QUÉ HACER =
Responde estas preguntas sobre el texto del baúl con objetos de Frida Kahlo:
(a) ¿De qué color era la caja que Salvador vio dentro del baúl?
(b) ¿Cuántas cartas calcula Salvador que había en el baúl?
(c) ¿Qué medidas tiene la obra catalogada como autorretrato (miniatura)?

== TEXTO DE LECTURA

Aunque se les impidió tocar cualquier objeto, Salvador afirma: ``vi que en el interior del baúl había un apartado, una caja de color azul donde estaban los pañuelos pintados, las cintas de colores, los objetos pequeños, dos anillos, una especie de mariposa, un reloj y cuatro o cinco dibujos, todo, de Frida Kahlo. Las cartas estaban en el baúl, eran cerca de 30 o 40, que podrían hacer el grueso de cinco dedos'', asegura.
Joelle Lemmens afirma que se sorprendieron ``por una cosa increíble: un pequeño medallón pintado por Frida, que era su retrato'', obra que podría ser la que hoy se encuentra catalogada como autorretrato (miniatura), c. 1938. Oleo sobre madera, 4 x 3.8 cm. Colección privada, Nueva York.

====
== ENTRADAS DEL LISTADO

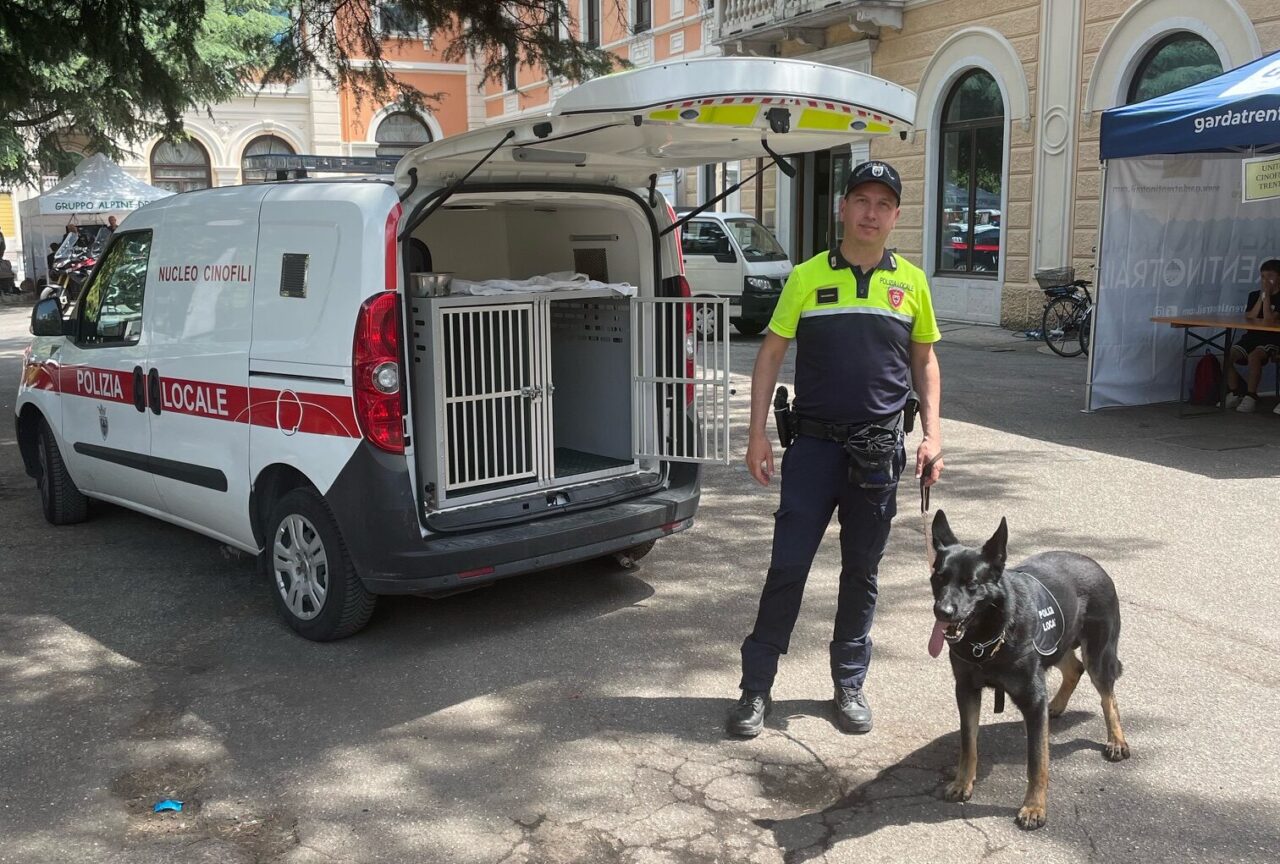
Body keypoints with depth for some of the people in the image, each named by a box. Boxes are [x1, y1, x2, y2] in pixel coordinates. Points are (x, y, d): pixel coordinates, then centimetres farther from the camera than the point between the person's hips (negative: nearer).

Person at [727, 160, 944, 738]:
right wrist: (757, 432, -4)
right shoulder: (807, 277, 0)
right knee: (788, 566, -1)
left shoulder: (910, 282, 5)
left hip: (879, 451, 2)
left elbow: (925, 362, 13)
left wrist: (932, 434, 3)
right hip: (813, 445, -2)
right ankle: (756, 686, 11)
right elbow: (771, 354, 2)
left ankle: (850, 685, 26)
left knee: (861, 573, 11)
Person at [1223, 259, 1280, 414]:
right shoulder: (1254, 295, 12)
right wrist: (1261, 296, -5)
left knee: (1254, 356, -36)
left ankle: (1251, 396, -25)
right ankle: (1235, 393, -4)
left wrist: (1267, 295, -13)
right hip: (1251, 336, 6)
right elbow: (1249, 318, -1)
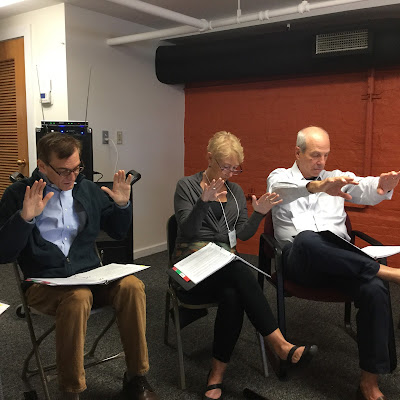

====

RESPUESTA =
(a) La caja era de color azul.
(b) Calcula que había cerca de 30 o 40 cartas.
(c) La obra mide 4 x 3.8 cm.